--- Source records Enclosed Below ---
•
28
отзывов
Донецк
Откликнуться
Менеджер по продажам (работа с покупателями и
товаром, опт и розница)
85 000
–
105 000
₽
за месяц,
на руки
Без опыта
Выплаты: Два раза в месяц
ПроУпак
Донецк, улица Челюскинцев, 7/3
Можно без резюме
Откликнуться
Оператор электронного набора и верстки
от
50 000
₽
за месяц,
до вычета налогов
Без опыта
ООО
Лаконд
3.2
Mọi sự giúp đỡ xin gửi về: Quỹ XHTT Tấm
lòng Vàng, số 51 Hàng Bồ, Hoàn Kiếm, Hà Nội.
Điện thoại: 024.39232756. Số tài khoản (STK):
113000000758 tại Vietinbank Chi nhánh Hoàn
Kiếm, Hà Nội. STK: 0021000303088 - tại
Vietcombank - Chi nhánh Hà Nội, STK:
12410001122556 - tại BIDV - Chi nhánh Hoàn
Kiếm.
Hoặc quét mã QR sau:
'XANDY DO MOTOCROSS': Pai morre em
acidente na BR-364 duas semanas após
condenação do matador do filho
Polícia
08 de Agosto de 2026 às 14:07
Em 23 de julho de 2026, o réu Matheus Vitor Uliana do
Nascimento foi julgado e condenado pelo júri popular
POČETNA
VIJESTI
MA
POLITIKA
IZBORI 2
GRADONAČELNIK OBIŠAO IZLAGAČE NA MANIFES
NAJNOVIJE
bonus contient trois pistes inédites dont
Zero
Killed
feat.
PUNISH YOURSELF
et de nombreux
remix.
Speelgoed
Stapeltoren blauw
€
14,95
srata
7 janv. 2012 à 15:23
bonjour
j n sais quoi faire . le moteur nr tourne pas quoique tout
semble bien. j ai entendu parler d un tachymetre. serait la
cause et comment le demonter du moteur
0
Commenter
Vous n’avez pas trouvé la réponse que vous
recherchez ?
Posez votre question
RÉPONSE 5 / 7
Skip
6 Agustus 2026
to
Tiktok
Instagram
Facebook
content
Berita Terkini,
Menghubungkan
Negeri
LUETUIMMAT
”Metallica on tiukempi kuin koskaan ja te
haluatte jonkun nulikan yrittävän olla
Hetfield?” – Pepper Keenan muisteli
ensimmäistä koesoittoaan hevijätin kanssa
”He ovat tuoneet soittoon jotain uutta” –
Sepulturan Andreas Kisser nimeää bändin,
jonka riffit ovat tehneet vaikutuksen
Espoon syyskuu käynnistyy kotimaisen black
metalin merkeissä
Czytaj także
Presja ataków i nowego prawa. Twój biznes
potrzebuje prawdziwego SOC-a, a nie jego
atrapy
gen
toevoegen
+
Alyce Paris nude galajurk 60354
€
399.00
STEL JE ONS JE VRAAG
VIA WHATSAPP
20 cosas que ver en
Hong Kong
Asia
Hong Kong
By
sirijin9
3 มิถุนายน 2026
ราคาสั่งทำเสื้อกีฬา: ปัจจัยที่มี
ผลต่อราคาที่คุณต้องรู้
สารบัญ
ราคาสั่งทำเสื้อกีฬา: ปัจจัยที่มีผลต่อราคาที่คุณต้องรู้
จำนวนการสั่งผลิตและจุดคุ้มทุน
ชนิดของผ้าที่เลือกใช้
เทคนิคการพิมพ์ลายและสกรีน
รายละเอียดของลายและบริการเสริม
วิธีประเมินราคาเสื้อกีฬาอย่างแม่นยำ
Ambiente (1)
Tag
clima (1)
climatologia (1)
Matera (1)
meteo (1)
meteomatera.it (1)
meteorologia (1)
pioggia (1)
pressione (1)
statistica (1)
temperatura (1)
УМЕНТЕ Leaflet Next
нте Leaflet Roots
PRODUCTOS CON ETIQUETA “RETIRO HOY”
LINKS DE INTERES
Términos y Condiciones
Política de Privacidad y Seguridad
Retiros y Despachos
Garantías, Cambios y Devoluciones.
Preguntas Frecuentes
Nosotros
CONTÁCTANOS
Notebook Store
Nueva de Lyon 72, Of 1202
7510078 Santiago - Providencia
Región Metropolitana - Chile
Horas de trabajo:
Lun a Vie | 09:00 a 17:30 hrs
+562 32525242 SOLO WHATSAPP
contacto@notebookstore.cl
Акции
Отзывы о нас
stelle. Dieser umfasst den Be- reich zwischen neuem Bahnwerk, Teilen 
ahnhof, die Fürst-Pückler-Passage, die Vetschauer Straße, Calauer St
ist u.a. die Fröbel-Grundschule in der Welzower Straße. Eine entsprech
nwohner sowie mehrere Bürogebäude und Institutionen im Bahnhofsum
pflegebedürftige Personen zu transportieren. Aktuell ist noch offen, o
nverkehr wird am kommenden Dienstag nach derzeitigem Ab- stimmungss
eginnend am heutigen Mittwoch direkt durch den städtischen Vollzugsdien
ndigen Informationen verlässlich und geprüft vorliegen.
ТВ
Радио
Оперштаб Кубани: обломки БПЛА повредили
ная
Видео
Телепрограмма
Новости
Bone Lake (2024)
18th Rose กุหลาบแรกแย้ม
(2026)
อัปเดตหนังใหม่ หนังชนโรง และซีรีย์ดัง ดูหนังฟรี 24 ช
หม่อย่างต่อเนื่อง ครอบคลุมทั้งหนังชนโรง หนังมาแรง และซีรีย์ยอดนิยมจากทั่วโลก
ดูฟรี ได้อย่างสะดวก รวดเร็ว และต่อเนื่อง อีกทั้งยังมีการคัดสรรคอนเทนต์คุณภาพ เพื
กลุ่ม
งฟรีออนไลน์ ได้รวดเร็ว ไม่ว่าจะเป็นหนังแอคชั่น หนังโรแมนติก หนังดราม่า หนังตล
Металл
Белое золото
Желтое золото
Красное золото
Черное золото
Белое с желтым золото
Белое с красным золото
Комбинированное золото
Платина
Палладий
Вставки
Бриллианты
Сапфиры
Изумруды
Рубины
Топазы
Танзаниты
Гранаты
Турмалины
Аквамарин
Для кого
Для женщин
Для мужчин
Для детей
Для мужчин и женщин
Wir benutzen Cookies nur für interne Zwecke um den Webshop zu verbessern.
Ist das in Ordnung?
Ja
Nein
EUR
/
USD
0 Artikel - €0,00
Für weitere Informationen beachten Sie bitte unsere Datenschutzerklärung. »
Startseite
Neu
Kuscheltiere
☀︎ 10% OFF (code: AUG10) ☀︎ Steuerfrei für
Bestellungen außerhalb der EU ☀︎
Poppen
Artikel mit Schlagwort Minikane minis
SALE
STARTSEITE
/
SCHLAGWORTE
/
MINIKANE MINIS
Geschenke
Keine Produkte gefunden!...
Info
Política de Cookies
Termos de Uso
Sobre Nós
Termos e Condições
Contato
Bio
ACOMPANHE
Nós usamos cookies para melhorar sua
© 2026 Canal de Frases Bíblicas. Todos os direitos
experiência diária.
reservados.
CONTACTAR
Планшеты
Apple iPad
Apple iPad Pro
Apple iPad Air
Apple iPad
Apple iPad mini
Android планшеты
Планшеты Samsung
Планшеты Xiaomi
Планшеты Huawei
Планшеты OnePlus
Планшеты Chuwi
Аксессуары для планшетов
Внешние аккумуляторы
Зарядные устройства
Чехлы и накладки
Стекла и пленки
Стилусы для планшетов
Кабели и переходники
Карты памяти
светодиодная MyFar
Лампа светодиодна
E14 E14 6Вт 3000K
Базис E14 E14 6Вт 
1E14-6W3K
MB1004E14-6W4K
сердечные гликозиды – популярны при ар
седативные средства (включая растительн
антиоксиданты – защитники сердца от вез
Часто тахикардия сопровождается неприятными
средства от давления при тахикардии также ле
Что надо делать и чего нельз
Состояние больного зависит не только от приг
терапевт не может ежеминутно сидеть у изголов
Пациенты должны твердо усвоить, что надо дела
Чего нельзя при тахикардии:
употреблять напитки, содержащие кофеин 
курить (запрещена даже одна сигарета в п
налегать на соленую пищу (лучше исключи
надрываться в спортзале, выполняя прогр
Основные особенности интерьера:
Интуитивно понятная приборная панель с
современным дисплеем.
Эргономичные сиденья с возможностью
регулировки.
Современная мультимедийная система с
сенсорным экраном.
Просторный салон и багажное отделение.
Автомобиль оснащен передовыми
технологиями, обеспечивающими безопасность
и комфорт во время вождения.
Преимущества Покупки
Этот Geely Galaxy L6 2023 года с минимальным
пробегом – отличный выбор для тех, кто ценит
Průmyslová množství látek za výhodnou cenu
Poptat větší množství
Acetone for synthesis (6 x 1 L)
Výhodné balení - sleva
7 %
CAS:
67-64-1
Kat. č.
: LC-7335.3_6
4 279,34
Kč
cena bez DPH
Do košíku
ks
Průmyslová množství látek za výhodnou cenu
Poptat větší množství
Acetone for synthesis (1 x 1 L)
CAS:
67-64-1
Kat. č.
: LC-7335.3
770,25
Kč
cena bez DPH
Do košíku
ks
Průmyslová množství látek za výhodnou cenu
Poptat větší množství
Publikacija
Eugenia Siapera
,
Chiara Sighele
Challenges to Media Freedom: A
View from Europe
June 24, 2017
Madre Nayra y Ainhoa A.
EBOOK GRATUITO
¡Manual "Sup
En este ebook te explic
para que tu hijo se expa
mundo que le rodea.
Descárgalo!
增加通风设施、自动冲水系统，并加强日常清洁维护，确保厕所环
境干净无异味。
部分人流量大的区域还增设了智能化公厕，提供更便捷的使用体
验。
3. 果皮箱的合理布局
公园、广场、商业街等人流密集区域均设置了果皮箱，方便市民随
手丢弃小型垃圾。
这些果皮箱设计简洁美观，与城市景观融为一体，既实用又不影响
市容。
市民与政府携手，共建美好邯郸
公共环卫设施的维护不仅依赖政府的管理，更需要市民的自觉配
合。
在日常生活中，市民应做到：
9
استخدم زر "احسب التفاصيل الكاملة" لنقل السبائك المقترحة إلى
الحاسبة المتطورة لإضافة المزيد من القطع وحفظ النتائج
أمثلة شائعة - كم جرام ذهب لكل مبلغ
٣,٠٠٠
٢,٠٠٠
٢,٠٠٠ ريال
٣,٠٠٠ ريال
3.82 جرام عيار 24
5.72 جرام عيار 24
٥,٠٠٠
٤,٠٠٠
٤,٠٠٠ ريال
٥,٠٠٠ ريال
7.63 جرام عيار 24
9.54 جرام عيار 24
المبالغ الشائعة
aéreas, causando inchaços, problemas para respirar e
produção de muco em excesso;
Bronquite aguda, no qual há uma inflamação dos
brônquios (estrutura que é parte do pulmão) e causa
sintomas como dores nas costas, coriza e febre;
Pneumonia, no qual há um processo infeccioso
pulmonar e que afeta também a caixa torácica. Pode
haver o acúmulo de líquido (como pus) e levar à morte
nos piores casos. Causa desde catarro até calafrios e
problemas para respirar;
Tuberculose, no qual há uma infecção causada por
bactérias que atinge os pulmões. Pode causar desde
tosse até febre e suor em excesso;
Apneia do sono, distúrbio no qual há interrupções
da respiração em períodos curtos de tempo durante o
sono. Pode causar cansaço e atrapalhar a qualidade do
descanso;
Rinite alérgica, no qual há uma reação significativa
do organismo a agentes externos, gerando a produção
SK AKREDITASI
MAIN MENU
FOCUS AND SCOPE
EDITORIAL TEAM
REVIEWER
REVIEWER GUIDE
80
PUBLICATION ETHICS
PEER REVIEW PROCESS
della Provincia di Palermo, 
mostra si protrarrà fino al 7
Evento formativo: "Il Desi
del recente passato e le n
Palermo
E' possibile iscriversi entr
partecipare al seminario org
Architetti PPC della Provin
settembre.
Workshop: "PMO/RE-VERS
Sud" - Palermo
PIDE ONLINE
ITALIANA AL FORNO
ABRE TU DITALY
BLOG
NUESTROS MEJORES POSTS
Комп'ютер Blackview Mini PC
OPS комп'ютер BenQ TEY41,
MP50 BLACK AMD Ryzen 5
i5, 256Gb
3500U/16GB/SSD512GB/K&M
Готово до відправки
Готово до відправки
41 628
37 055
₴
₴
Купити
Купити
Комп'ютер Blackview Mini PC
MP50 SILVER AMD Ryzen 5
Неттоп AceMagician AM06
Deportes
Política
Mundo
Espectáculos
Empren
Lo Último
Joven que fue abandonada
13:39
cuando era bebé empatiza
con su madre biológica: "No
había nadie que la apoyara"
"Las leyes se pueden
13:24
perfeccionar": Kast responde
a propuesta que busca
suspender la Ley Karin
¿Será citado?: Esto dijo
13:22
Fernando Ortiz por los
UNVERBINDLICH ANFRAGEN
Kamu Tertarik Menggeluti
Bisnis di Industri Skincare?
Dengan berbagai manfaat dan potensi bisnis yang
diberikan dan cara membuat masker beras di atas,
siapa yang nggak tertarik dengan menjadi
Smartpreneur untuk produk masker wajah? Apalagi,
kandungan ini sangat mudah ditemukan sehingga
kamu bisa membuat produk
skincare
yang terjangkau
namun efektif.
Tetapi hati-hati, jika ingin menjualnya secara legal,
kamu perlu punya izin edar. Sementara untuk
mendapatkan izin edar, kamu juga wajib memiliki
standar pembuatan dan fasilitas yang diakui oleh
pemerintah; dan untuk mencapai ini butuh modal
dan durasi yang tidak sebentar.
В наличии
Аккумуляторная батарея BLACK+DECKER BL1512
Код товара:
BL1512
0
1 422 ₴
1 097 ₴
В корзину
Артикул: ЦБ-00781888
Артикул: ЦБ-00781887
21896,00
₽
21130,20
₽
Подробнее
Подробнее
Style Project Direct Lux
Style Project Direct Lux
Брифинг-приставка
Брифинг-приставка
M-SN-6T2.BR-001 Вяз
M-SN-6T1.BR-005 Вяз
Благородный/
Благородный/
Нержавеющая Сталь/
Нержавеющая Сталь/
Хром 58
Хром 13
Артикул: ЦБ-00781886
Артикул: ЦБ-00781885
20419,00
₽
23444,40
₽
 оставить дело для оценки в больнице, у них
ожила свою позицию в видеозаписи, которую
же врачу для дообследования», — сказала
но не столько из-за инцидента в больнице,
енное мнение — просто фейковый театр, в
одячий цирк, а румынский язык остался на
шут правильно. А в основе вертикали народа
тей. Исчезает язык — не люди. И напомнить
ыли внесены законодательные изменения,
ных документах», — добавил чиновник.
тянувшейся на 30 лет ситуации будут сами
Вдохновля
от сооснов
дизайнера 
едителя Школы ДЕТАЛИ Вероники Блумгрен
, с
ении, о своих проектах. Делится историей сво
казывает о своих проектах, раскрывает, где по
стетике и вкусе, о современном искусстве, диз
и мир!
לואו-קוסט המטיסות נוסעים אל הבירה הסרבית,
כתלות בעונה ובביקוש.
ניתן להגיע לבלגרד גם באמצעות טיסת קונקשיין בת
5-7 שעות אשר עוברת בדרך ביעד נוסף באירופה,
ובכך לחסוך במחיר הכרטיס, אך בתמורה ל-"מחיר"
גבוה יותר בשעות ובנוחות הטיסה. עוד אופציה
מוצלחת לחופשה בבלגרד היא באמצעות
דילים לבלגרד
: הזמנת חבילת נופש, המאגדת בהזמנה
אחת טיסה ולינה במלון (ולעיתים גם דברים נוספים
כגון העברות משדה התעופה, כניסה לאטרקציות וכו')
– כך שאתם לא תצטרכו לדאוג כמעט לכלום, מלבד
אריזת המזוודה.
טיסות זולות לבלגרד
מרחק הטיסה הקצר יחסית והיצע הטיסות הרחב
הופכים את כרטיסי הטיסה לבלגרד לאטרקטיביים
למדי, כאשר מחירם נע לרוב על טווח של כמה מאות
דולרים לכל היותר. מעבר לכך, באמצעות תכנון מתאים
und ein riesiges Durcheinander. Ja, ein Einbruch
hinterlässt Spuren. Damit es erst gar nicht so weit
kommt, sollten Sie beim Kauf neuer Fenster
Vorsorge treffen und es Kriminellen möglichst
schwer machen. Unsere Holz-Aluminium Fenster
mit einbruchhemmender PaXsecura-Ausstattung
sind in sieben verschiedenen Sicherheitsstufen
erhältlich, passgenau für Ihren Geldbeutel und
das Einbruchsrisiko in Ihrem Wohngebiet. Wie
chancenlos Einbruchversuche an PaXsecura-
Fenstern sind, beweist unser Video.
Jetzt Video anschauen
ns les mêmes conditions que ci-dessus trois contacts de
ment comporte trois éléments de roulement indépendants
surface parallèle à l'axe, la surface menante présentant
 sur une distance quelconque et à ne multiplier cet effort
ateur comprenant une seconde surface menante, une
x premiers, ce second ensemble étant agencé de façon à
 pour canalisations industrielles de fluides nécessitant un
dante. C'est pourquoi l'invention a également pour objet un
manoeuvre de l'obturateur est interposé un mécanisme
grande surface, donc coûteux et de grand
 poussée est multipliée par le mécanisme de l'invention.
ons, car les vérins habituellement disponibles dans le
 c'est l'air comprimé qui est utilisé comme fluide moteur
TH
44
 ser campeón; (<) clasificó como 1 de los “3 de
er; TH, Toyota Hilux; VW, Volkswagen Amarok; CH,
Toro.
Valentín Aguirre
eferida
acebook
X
--- End of Enclosed Source records ---
Requirement
Using the data above, transcribe the lines that run from the line with "PUNISH YOURSELF" to the line with "ovat tuoneet soittoon", both ends kept, and output nothing else.

Expected answer
PUNISH YOURSELF
et de nombreux
remix.
Speelgoed
Stapeltoren blauw
€
14,95
srata
7 janv. 2012 à 15:23
bonjour
j n sais quoi faire . le moteur nr tourne pas quoique tout
semble bien. j ai entendu parler d un tachymetre. serait la
cause et comment le demonter du moteur
0
Commenter
Vous n’avez pas trouvé la réponse que vous
recherchez ?
Posez votre question
RÉPONSE 5 / 7
Skip
6 Agustus 2026
to
Tiktok
Instagram
Facebook
content
Berita Terkini,
Menghubungkan
Negeri
LUETUIMMAT
”Metallica on tiukempi kuin koskaan ja te
haluatte jonkun nulikan yrittävän olla
Hetfield?” – Pepper Keenan muisteli
ensimmäistä koesoittoaan hevijätin kanssa
”He ovat tuoneet soittoon jotain uutta” –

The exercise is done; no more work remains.